Cédric Revault, 37 ans, pompier professionnel
« On gère de plus en plus de détresse sociale, de tentatives de suicide, et on n’est pas formés pour ça ! »
dans l’hebdo N° 1580 Acheter ce numéro
Cédric a toujours su qu’il n’était pas fait pour travailler dans un bureau. Au début, il voulait suivre la filière Staps (sciences et techniques des activités physiques et sportives). « On m’a dit que j’étais nul en maths alors on m’a envoyé en comptabilité. » Allez comprendre ! Sans surprise, il ne se passionne guère pour ses études. À 17 ans, il s’engage en tant que pompier volontaire. « J’ai rencontré un lieutenant sapeur-pompier à un forum des métiers. J’ai été séduit par l’aspect rigoureux, sportif, le goût du risque et la camaraderie. En arrivant à la caserne de Houilles-Sartrouville, j’avais des étoiles dans les yeux. »
C’est décidé, Cédric sera pompier professionnel. Il passe les concours, suit la formation de trois mois, réduite à deux lors des réformes de 2012, faute de budget. « Déjà, trois mois, c’est vraiment court, mais deux… c’est presque dangereux : on y apprend toutes les techniques du feu ! » Cédric doit aussi apprendre tout seul à se blinder. « On subit un stress comparable aux militaires en opération extérieure : il faut savoir switcher, voir un crâne explosé ou un bras arraché et boire un café avec ses enfants une heure après. »

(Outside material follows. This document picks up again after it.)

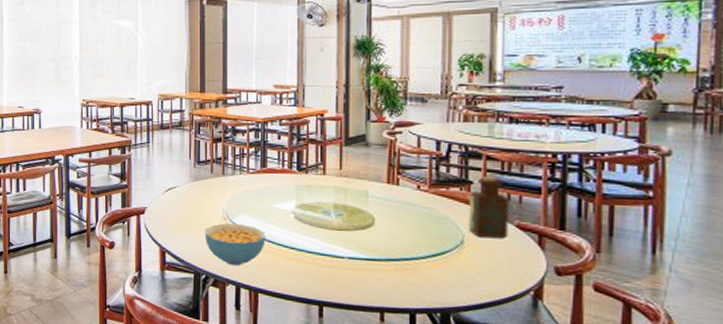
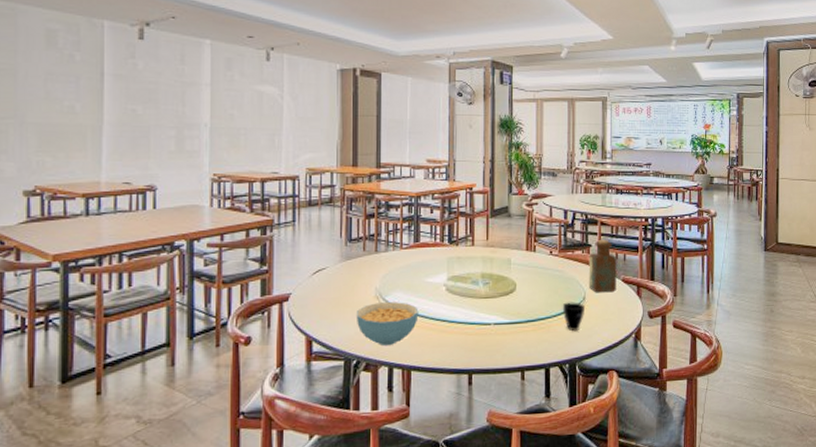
cup: none [432,244,462,279] -> present [562,302,584,332]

Alors, face aux réformes qui limitent leur montée en grade et baissent leurs effectifs, la colère gronde chez les pompiers. Dans la caserne de Cédric, à Montigny-le-Bretonneux, dans les Yvelines, « on est passés de 19 pompiers de garde à 14, avec un nombre d’interventions en hausse constante… On gère de plus en plus de détresse sociale, de tentatives de suicide, et on n’est pas formés pour ça ! » déplore-t-il. La charge mentale et physique pèse de plus en plus lourd. « On s’use plus vite. Avant, je pensais finir pompier ; aujourd’hui, je ne suis pas sûr. » La réforme des retraites, c’en est trop ! « Je ne me vois pas encore là à 63 ou 67 ans ! » Cédric a conscience que son métier, régalien, sera probablement l’un des plus protégés des effets de la réforme. Mais, le 5, il sera dans la rue, en tenue, pour défendre son service public. Le 15 octobre, à l’appel de son syndicat, la FA/SPP-PATS (1), Cédric y était déjà. Il a été surpris par l’intervention de la police. « On avait les mains en l’air, on criait qu’on ne voulait pas casser, qu’on était là pour défendre nos droits… ils nous ont gazés sans scrupule, c’était violent ! Je n’irai pas chercher le contact avec la police, mais s’ils chargent, je défendrai les manifestants, même si je porte l’uniforme. »
(1) Fédération autonome des sapeurs pompiers professionnels et des personnels administratifs et techniques spécialisés.